S-Corp at Brookings—Making the Case for Tax Parity

On Tuesday the Urban-Brookings Tax Policy Center held a forum on the new tax bill entitled “The Tax Cuts and Jobs Act: The new business tax landscape.”  The forum focused on two of the more confusing aspects of the new law – the treatment of pass-through businesses and the treatment of international income.

S-Corp was represented on a panel discussion devoted to the pass-through issues, with S-Corp President Brian Reardon joining Lilian Faulhaber of Georgetown Law and Joseph Rosenberg of the Tax Policy Center.  Reardon made a strong case for the pass-through structure as a preferred mode of business taxation, and highlighted the opportunities and challenges presented by the new deduction for S-Corp members (see below).

You can view the entire event, including Senate Finance Committee Chairman Orrin Hatch’s opening remarks, here.  (Brian’s portion begins around the 47-minute mark.)

SALT & the States—Connecticut Leads the Way

One S-Corp 2018 priority is to level the playing field with C corporations on the ability to deduct state and local tax deductions.

Under the federal tax overhaul, C corporations can continue to deduct these taxes as a business expense, whereas S corporations, as pass-throughs, generally cannot.  Only those taxes paid at the entity level are deductible, and since most S corporation income is “passed through” to their shareholders, they don’t get the deduction.  This result violates basic fairness.  If a C corp down the street can take the deduction, why not the S corp next door?

S-Corp is working at the federal level to get this fixed, but a tax bill like that is unlikely to move through Congress anytime soon.  But what about the states?  Can they help?  If only entity-level taxes may be deducted, why not collect state income taxes at the entity level?  It’s a solution S-Corp and its allies have been pushing since the beginning of the year and states are beginning to respond.

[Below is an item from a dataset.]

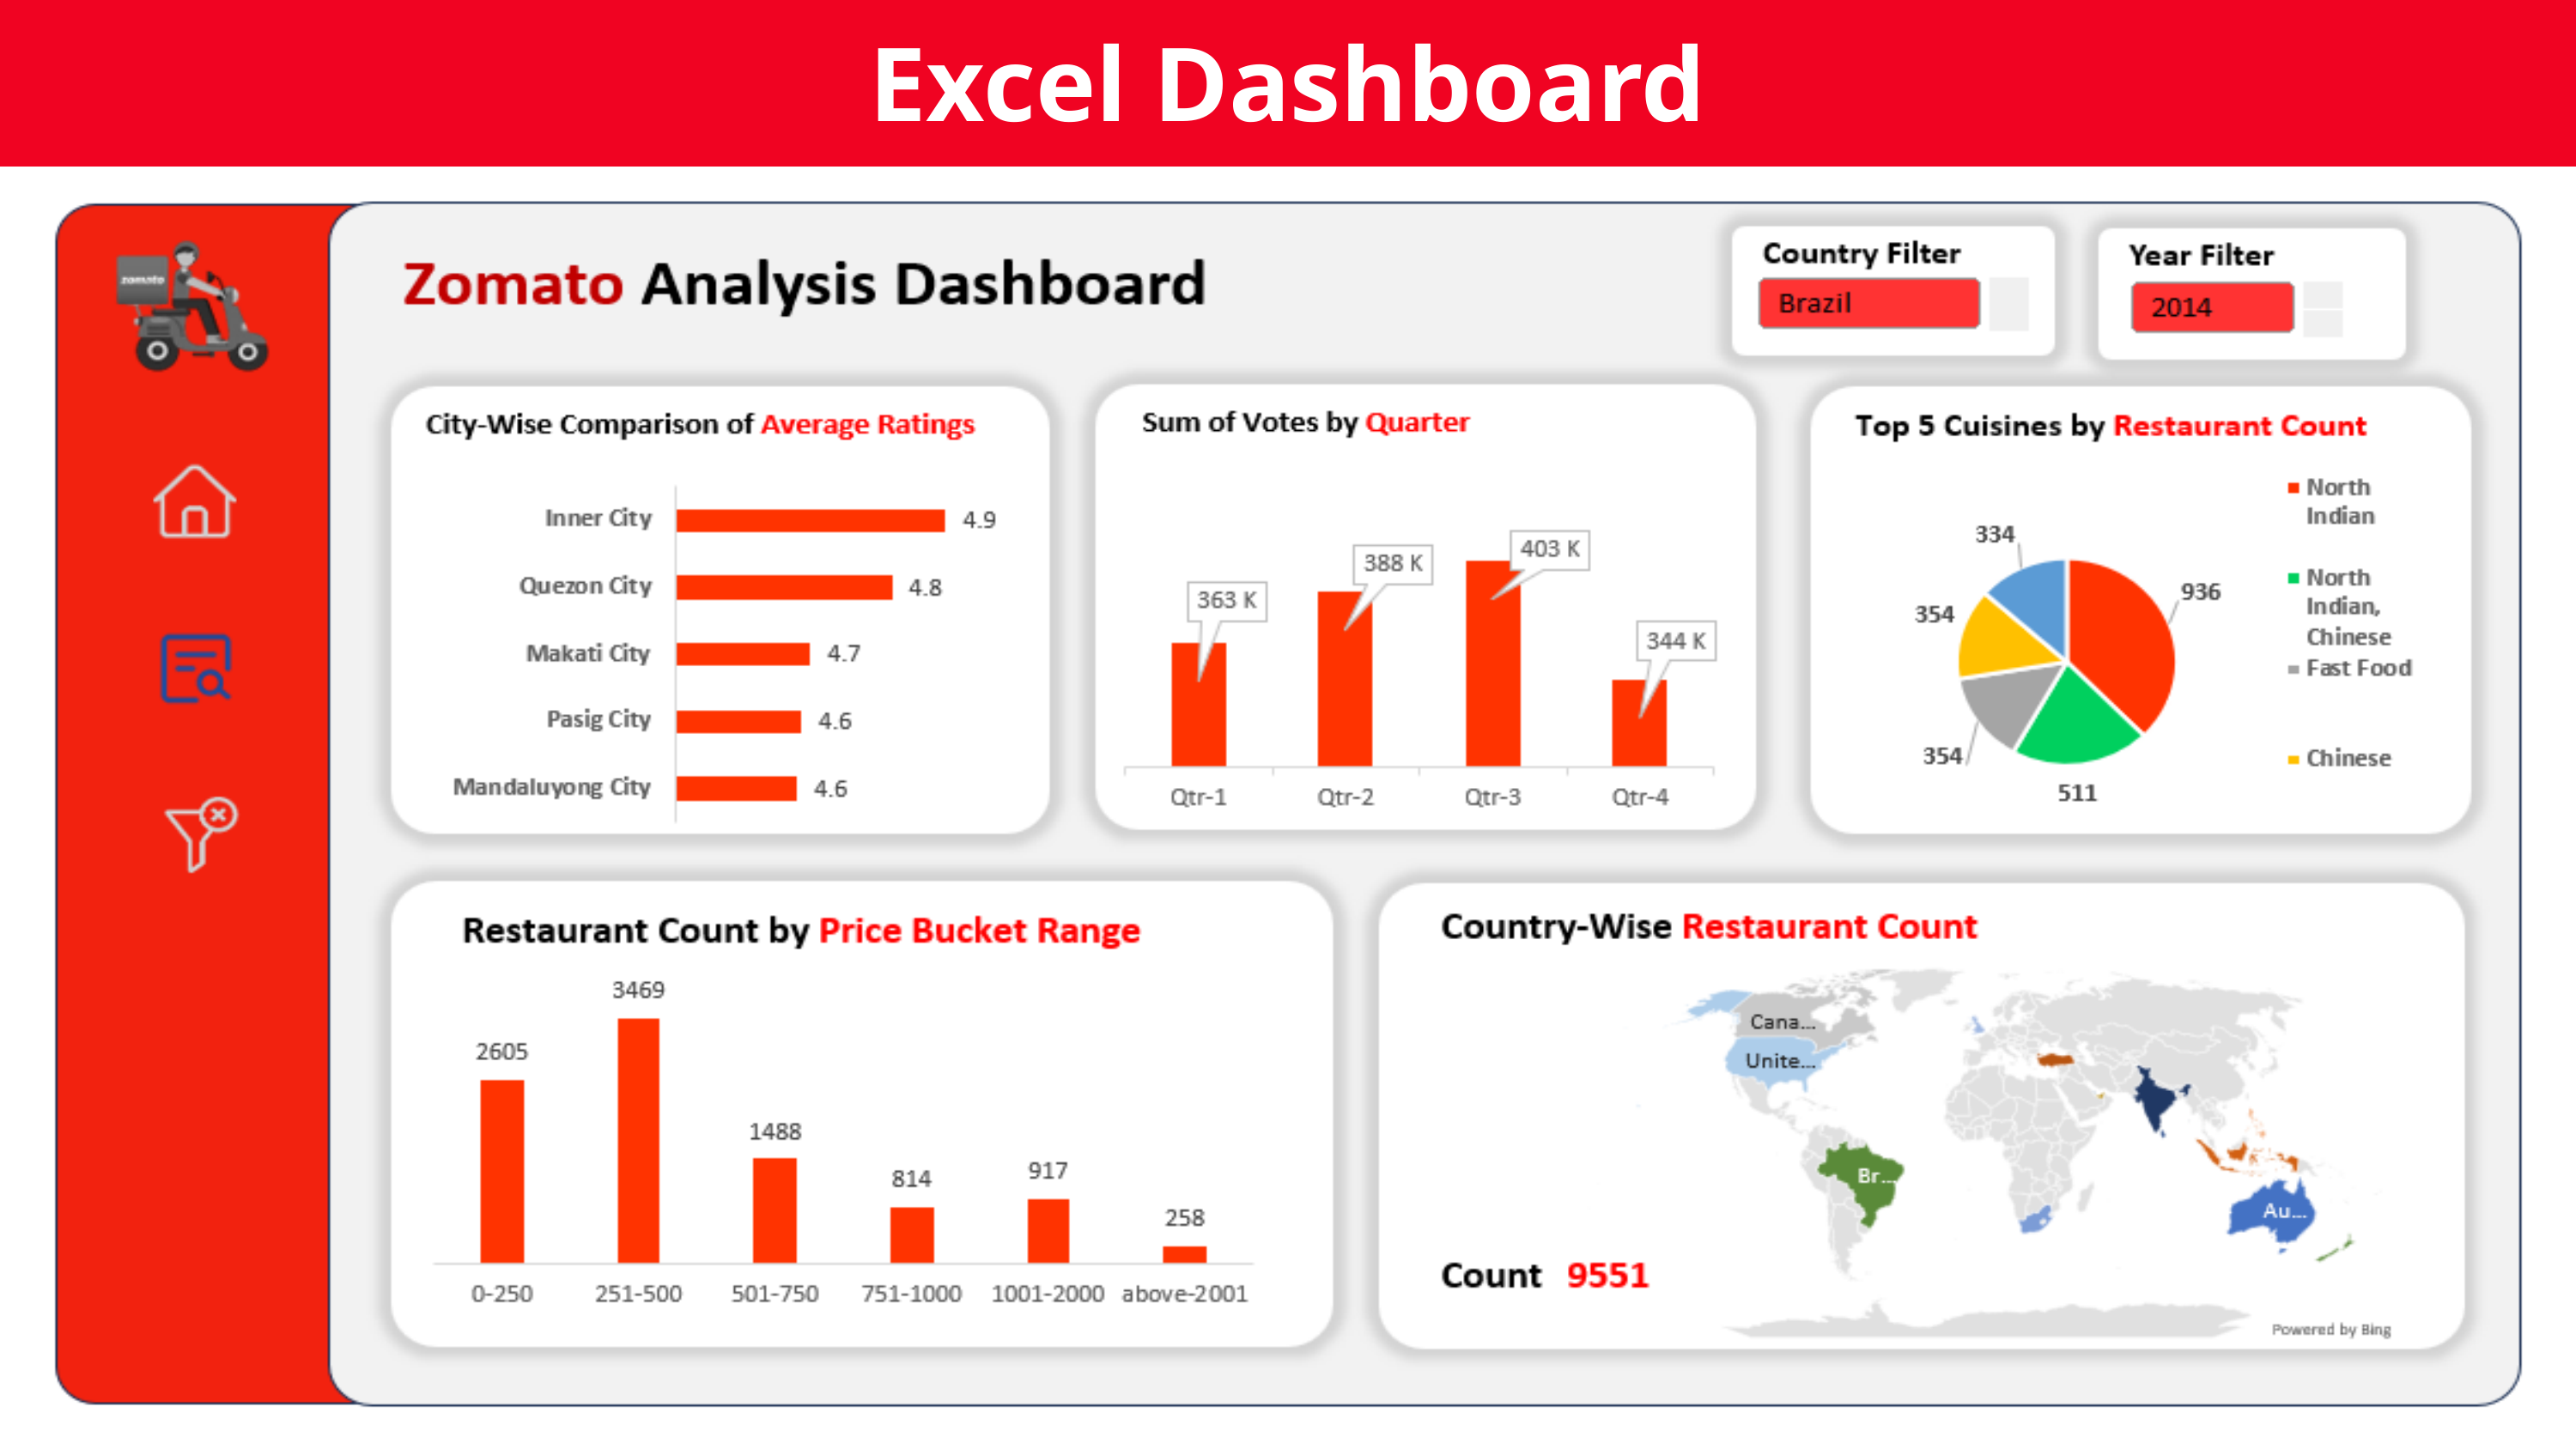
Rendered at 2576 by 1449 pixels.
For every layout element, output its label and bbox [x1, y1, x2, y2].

picture [42, 194, 2534, 1411]
text_box [0, 0, 2576, 167]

First out of the box is Connecticut, where the Governor has proposed legislation to allow partnerships and S corps to pay their state income taxes at the entity level.  As Tax Notes reported:

The Tax Cuts and Jobs Act allows corporations and pass-through owners and investors to continue deducting state and local taxes paid or accrued in carrying on a trade or business. Connecticut’s proposal would impose a 6.99 percent income tax on the net receipts of partnerships, S corporations, and limited liability companies that are partnerships for federal purposes. [Revenue Commissioner] Sullivan said that because the new limits on SALT deductions do not apply to businesses, pass-throughs could claim the amount as an expense for deduction purposes, “so they are made whole for the tax, essentially, by getting it back from the federal government.”

For Connecticut S corps that get the new 20 percent deduction, regaining the lost deduction will reduce their effective marginal rate by more than two percentage points.  S corps that don’t get the deduction will save 2.6 percent.  That may sound like an accountant’s quibble, but if we increased the C corp rate from 21 to 24 percent, do you think they would notice?  You bet they would, and pass-through businesses in Connecticut and elsewhere have noticed this stealth tax hike too.

For S-Corp, we’re working to see that other states take up this challenge, and make sure it’s done effectively.  The best SALT fix would make the entity-level tax an election rather than a mandate, and the effort must be coordinated with other states to ensure that taxes paid in one state are credited to shareholders living in another.

Those details matter, but the headline from Connecticut is positive and makes clear the effort to level the playing field for pass-through businesses on SALT is underway.  We’re confident it’s going to spread.